Zeitgeschichte emotional und didaktisch präsentiert

von Redaktion

Raphaela Höfners multimediale Lesung an der Wirtschaftsschule Bad Aibling

Raubling – Trotz strenger Hygieneregeln und Anti-Corona-Maßnahmen war ein Kreis von aufmerksamen Zuhörern zum literarisch-zeitgeschichtlichen Abend mit der Rosenheimer Autorin Raphaela Höfner ins Foyer der Wirtschaftsschule Alpenland gekommen. Die Veranstaltung, die im Rahmen der 33. Bad Aiblinger Literaturtage stattfand, begeisterte schnell das interessierte Publikum, denn Höfner gestaltete den Abend mit einer kurzweiligen Zusammenschau verschiedener Medien.

Im Mittelpunkt stand ihre Romantrilogie „Familienschicksale im Dritten Reich“, von der die ersten zwei Bände bereits erschienen sind. Rosenheim spielt darin eine zentrale Rolle. Die Handlung setzt ein, als Hitler an die Macht kommt und die Freundschaft der Rosenheimer Arzttochter Hannah mit dem jüdischen Apothekersohn Jacob, die sich später zu einer leidenschaftlichen Liebesbeziehung entwickelt, auf eine harte Probe gestellt wird.

Es ging der Autorin bei der Veranstaltung in erster Linie aber nicht um die weitverzweigte und spannende Handlung, die auch zu entlegenen Schauplätzen führt, sondern um eine anschauliche Darstellung des zeitgeschichtlichen Hintergrunds. Nachdem sie ihre Darbietung mit einem kurzen Video, auf dem ein Porträt der jungen Autorin und Lehrerin zu sehen war, eröffnet hatte, informierte sie die Zuhörer über historische Ereignisse, die im Zusammenhang mit der fiktiven Romanhandlung eine besondere Rolle spielen. Das Technikteam der Schule projizierte dazu Fotografien, welche Höfner aus dem Rosenheimer Stadtarchiv ausgewählt hatte, auf die Leinwand. Hitlers Besuch in Rosenheim oder SA-Männer vor jüdischen Geschäften waren da beispielsweise zu sehen.

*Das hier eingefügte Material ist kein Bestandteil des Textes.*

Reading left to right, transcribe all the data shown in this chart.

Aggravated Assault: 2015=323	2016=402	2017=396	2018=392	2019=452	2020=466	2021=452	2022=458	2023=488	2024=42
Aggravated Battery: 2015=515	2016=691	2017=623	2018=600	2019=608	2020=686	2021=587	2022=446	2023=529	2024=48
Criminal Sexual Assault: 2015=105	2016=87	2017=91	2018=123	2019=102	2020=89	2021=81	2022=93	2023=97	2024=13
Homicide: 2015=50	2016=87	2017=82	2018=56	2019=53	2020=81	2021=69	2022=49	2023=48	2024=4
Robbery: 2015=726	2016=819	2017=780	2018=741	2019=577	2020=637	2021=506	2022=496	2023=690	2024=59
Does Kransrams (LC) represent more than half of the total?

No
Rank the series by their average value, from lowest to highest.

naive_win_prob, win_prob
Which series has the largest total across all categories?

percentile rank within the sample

Auch reale Vorbilder für ihre Charaktere konnte die Autorin auf diese Weise anschaulich vorstellen, indem sie etwa Seiten aus dem Kriegstagebuch ihres Großvaters zeigte, das ihr als wichtige Quelle gedient hatte. Als Arzt an der Ostfront hatte dieser die Schrecken des Krieges besonders erleben müssen. Eine alte Landkarte von Russland mit eingezeichneten Aufmarschrouten diente zusätzlich als Anschauungsmaterial.

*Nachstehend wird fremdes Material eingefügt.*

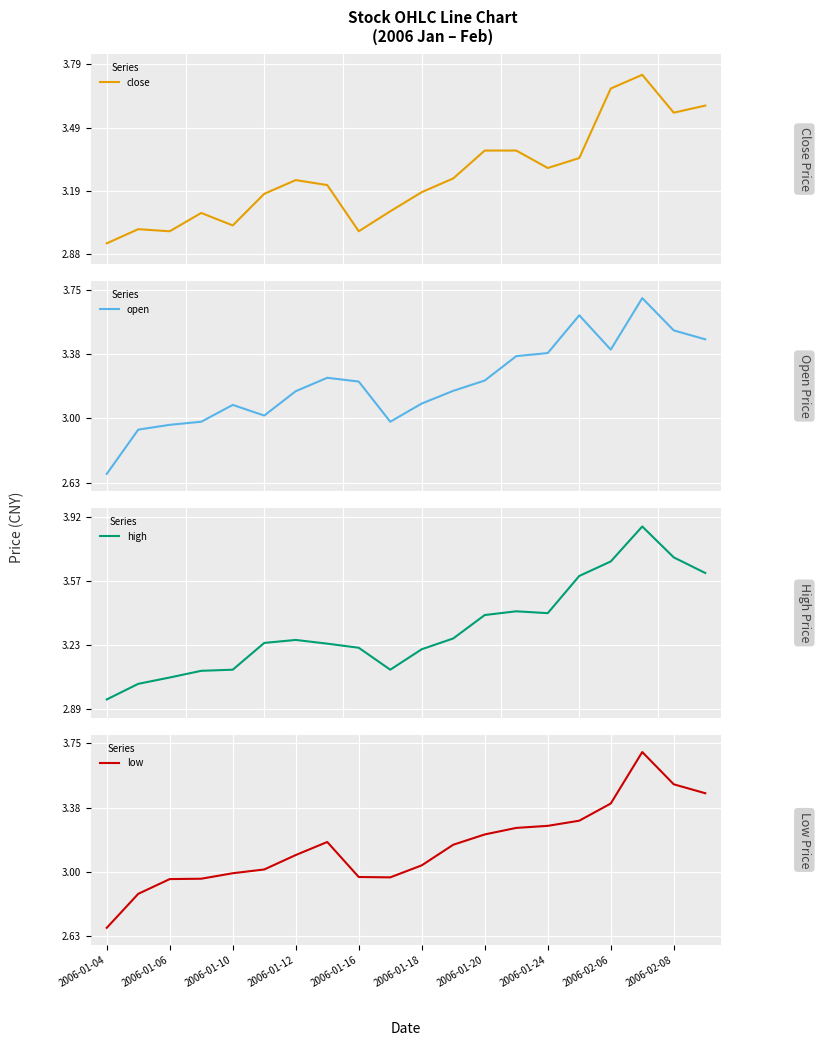

In high, how many points are higher than both neighbors (excluding endpoints)?

3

Dazwischen las Höfner ausgewählte Passagen vor allem aus dem ersten Band, etwa die Stelle, in der Jacob in der Schule erleben muss, wie er als Jude im neuen Fach „Rassenkunde“ vom Lehrer und einigen Mitschülern gedemütigt wird. Durch das so didaktisch und emotional gleichermaßen aufbereitete Material erhielten die Zuhörer detaillierte Einblicke in den Alltag unter der nationalsozialistischen Diktatur und wurden neugierig darauf gemacht zu erfahren, was das Schicksal mit Hannah und Jacob unter der zunehmenden Ausgrenzung und Verfolgung der jüdischen Bevölkerung im weiteren Verlauf der Handlung noch vorhat. Doch dazu müssen die Bücher gelesen werden.